Schriftliche Aufgabe 1 -> Bearbeite die Zeilen aller folgenden Datensätze: Gib sie erneut wieder und ersetze dabei „bbox“ durch „Begrenzungsrahmen“. Alles Übrige bleibt unverändert.

Angezeigter Textauszug ->

◇ ◇ ◇ ◇

Ich hab nur Nordausrichtung PV gelesen und hatte genug. Überlass doch bitte sowas den Profis und verbreite hier keinen Bullshit. Selbst gut installierte Kleinanlagen ~10 kW mit 40 % Eigenverbrauch und EEG-Vergütung haben Ammortisationszeiten von ~13 Jahren. Wie das ganze mit Nord- bzw einer orthogonalen Ausrichtung aussieht, kann man sich leicht denken. Danke


----------



## Incredible Alk (26. Februar 2022)

Was genau hat eine Studie über Landfläche mit ausgebauten Dachflächen zu tun?

◇ ◇ ◇ ◇

Zu verarbeitende Daten ->
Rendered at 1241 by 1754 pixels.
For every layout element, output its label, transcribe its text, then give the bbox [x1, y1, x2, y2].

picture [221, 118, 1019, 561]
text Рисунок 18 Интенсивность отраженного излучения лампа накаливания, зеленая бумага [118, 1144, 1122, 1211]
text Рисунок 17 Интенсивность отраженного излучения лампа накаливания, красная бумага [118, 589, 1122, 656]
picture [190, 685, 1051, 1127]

◇ ◇ ◇ ◇

Schriftliche Aufgabe 2 -> Welche Größenangaben mit Einheit nennt der Textauszug für gut installierte Kleinanlagen?

Schriftliche Antwort 1 ->
Rendered at 1241 by 1754 pixels.
For every layout element, output its label, transcribe its text, then give the Begrenzungsrahmen [x1, y1, x2, y2].

picture [221, 118, 1019, 561]
text Рисунок 18 Интенсивность отраженного излучения лампа накаливания, зеленая бумага [118, 1144, 1122, 1211]
text Рисунок 17 Интенсивность отраженного излучения лампа накаливания, красная бумага [118, 589, 1122, 656]
picture [190, 685, 1051, 1127]

Schriftliche Antwort 2 ->
- ~10 kW
- 40 % Eigenverbrauch
- ~13 Jahre Ammortisationszeit